Research Fellow, Jesus College, Cambridge University, UK
My research examines the quantum mechanical motion and structure of small and light particles such as the atoms and electrons in molecules and how physical properties such as reaction rates and spectra can be calculated for them. The research ranges from mathematical methodological development to applications in large multidimensional systems. Themes include:
While in the Ananth group at Cornell University, I derived the exact nonadiabatic propagator in the mapping variable representation, writing the result in the Liouvillian formalism. Approximations to this exact result lead to pre-existing methods and their error terms from the exact quantum evolution.
As a master's student with Prof David Manolopoulos FRS, I investigated the computation of thermal reaction rates with a mean field form of non-adiabatic ring polymer molecular dynamics, showing that it was a considerable improvement on rate calculation only on the lower adiabatic surface in one-dimensional models.
More recently, with Matt Church and others I have invented the MInt algorithm, a symplectic propagator for the Meyer-Miller Hamiltonian, which we have then implemented in the mixed quantum-classical initial value representation (MQC-IVR) form of semiclassical dynamics.
Present research includes the design of intensely absorbent organic chromophores for photovoltaic applications (solar cells). There is a particular focus on singlet fission candidates which have the potential to substantially increase solar cell efficiency, with research on pi-bridge-pi chromophores recently published in the Journal of the American Chemical Society.
This involves high-level electronic structure computation for individual molecules and examining theoretical models to provide general rules for a wide variety of systems.
Collaborating with the Althorpe group, Michael Willatt, Andrea Muolo, Stuart Althorpe and I derived a form of linearized dynamics which conserves the quantum Boltzmann distribution: Matsubara Dynamics.
We then showed that two popular and successful approximate quantum dynamics methods, Centroid Molecular Dynamics (CMD) and Ring Polymer Molecular Dynamics (RPMD) could be related to Matsubara dynamics, deriving for the first time the explicit error terms between these methods and the exact quantum result.
Researching independently, I then related Thermostatted Ring Polymer Molecular Dynamics (TRPMD) to exact quantum dynamics via Matsubara dynamics, giving the explicit error in the propagator and a dynamical justification for the friction parameter.
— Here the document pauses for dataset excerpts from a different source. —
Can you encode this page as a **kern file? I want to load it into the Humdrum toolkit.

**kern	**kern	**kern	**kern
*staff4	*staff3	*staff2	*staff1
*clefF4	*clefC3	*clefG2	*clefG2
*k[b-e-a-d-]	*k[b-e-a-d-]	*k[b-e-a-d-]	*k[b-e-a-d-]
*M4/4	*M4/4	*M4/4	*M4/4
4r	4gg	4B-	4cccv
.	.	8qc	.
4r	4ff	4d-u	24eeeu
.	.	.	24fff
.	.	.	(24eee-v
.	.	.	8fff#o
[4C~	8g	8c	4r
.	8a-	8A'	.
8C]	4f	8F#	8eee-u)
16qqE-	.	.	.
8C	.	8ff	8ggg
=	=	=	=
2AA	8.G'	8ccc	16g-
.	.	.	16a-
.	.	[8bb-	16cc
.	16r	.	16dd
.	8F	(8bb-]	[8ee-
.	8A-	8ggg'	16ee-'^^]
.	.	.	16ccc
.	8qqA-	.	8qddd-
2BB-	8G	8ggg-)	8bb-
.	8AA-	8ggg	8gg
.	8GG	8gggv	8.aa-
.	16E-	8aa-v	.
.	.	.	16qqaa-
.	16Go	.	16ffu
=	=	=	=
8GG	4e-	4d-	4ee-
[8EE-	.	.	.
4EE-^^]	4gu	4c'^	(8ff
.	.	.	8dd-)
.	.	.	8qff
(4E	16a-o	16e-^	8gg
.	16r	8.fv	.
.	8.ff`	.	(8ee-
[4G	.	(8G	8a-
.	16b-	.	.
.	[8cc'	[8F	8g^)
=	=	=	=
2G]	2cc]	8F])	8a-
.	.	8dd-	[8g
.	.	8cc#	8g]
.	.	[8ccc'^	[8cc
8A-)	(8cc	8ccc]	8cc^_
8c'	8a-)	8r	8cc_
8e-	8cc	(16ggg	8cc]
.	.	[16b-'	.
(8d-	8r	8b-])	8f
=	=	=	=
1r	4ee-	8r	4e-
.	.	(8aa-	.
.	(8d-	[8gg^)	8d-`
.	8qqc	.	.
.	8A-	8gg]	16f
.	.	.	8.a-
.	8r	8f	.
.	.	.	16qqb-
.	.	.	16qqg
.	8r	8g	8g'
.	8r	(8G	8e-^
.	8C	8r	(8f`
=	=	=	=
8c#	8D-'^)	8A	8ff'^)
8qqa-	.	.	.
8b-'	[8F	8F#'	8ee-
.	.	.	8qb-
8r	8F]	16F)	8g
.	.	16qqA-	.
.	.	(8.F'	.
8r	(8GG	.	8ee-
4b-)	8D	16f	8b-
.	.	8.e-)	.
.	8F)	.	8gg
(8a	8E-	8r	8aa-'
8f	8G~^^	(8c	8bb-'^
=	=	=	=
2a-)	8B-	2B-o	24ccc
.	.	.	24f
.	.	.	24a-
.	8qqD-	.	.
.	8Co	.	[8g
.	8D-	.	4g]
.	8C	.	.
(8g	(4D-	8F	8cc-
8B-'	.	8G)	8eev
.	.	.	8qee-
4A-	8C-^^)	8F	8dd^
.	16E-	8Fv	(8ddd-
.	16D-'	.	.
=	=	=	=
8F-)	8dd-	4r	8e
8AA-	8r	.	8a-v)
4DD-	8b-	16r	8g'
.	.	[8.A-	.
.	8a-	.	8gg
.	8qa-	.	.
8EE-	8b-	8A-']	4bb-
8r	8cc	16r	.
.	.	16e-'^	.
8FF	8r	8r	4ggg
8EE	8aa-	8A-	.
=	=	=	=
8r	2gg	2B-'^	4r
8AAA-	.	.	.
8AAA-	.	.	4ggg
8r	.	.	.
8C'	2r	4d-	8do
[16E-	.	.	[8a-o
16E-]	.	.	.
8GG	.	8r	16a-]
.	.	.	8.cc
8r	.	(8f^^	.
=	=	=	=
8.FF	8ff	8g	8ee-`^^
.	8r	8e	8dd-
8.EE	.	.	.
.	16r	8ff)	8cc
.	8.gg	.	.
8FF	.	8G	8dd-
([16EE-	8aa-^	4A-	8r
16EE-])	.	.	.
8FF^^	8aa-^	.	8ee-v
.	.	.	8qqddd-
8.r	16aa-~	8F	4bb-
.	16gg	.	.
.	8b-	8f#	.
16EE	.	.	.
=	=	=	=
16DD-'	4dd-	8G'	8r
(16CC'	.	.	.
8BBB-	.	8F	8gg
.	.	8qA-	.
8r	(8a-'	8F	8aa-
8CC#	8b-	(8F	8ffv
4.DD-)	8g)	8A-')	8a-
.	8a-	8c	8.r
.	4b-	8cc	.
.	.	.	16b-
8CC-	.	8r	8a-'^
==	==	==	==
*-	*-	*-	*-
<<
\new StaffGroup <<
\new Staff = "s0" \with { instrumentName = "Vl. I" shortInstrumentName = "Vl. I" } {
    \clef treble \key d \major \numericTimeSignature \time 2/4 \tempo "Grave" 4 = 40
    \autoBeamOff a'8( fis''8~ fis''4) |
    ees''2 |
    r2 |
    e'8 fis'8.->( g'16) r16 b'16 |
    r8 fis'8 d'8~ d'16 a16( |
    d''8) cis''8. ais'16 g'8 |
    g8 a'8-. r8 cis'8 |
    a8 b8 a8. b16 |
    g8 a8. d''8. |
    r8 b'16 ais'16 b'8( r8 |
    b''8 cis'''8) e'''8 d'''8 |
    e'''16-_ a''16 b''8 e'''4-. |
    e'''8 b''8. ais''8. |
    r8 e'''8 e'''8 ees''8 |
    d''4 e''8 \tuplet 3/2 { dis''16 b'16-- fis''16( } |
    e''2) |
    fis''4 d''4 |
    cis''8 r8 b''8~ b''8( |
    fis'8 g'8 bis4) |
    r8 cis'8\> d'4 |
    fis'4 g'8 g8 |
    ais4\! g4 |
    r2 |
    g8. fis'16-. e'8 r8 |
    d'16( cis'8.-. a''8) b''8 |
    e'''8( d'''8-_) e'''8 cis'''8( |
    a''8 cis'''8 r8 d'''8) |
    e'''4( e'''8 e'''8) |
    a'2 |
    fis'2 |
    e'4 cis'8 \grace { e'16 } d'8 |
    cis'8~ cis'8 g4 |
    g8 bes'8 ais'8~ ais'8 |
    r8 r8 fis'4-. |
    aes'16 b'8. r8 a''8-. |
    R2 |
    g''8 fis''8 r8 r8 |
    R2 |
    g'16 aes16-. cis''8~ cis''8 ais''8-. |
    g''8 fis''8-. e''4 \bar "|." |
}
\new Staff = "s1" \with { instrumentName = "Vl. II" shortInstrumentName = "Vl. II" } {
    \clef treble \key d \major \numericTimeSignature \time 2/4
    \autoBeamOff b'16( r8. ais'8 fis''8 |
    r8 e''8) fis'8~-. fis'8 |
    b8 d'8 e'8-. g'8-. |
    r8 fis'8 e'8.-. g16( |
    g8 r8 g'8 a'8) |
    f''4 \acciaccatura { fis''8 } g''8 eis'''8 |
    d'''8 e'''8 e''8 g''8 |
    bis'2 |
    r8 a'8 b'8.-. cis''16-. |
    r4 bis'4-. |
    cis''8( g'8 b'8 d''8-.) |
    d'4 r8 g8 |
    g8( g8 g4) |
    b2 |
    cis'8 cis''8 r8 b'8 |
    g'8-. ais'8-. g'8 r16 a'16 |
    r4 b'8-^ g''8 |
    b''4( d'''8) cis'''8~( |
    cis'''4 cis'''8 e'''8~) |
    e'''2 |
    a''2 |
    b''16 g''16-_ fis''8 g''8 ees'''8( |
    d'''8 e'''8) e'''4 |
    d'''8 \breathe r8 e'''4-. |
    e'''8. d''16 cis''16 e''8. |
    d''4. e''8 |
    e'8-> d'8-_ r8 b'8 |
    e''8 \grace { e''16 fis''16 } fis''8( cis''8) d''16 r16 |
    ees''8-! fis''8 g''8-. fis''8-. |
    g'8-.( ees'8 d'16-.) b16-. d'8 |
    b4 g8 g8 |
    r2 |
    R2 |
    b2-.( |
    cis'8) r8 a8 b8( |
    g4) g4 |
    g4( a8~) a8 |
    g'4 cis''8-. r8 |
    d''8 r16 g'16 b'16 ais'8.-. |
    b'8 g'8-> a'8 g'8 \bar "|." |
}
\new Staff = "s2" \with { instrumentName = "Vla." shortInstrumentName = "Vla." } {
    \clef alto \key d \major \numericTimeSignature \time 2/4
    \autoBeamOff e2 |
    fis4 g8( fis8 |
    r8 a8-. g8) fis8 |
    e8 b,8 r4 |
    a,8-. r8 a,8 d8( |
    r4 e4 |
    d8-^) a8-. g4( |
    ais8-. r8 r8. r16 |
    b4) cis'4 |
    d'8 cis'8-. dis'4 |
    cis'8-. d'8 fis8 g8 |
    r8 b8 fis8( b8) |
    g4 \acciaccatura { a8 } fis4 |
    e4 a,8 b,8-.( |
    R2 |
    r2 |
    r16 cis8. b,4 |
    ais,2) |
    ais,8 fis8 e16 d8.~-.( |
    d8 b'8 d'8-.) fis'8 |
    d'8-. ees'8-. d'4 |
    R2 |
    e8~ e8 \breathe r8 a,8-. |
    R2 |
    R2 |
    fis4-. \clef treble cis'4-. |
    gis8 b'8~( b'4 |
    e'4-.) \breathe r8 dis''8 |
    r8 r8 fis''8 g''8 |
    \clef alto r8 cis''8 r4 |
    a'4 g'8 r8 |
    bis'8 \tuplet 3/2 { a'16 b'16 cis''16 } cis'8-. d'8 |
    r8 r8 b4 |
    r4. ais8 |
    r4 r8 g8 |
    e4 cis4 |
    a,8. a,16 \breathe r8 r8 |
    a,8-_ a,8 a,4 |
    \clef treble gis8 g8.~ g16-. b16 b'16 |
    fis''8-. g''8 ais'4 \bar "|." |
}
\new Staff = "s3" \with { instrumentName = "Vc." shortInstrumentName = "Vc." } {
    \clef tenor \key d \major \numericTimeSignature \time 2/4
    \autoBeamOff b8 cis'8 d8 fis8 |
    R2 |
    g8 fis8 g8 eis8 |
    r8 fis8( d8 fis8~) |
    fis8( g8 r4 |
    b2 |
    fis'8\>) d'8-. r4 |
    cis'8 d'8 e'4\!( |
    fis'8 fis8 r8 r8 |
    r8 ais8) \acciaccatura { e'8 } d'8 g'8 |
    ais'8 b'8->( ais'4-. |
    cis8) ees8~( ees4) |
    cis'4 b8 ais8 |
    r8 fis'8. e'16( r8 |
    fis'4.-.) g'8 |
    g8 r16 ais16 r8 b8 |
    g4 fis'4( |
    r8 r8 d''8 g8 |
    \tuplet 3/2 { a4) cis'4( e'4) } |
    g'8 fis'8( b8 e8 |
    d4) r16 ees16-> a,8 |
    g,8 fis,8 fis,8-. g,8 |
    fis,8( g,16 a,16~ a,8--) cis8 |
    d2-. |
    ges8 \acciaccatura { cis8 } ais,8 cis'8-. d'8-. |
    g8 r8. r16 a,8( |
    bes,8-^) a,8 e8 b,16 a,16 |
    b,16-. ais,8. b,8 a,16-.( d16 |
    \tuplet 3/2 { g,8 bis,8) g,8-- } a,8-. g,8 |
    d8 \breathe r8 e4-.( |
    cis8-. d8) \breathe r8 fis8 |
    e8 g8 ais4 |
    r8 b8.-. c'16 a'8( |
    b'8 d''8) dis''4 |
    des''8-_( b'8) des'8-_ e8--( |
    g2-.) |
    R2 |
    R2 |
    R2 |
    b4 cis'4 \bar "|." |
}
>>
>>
This research won the 2016 Longuet-Higgins Prize from Molecular Physics.
This research has been summarized in a recent New View article in Molecular Physics which reviews thermal quantum time-correlation functions from classical-like dynamics.
Stuart Althorpe and I have derived Quantum Transition-State Theory, the quantum analogue of transition-state theory, which had been claimed not to exist since 1939.
In an international collaboration with Prof Yury Suleimanov (MIT/Cyprus) I applied TRPMD to reaction rate theory, linked it to Kramers theory, and showed that, despite its promise for the computation of spectra, it is generally no more accurate than (unthermostatted) RPMD for the computation of reaction rates.
In a collaboration with Prof Mark Tuckerman and his group at New York University, we applied QTST and RPMD rate theory to diffusion in clathrate hydrates, showing how hydrogen diffuses more slowly that deuterium at intermediate temperates (50K) as the hydrogen molecule "swells" as it passes through the bottleneck between the clathrate cages more than the deuterium molecule. However, at low temperatures (around 8K) the effect is reversed and hydrogen tunnels through the barrier faster than deuterium.
With Stuart Althorpe I have also published an alternative derivation of quantum transition-state theory and, as part of a review article on thermal quantum time-correlation functions, showed how it could be derived in the Matsubara formalism.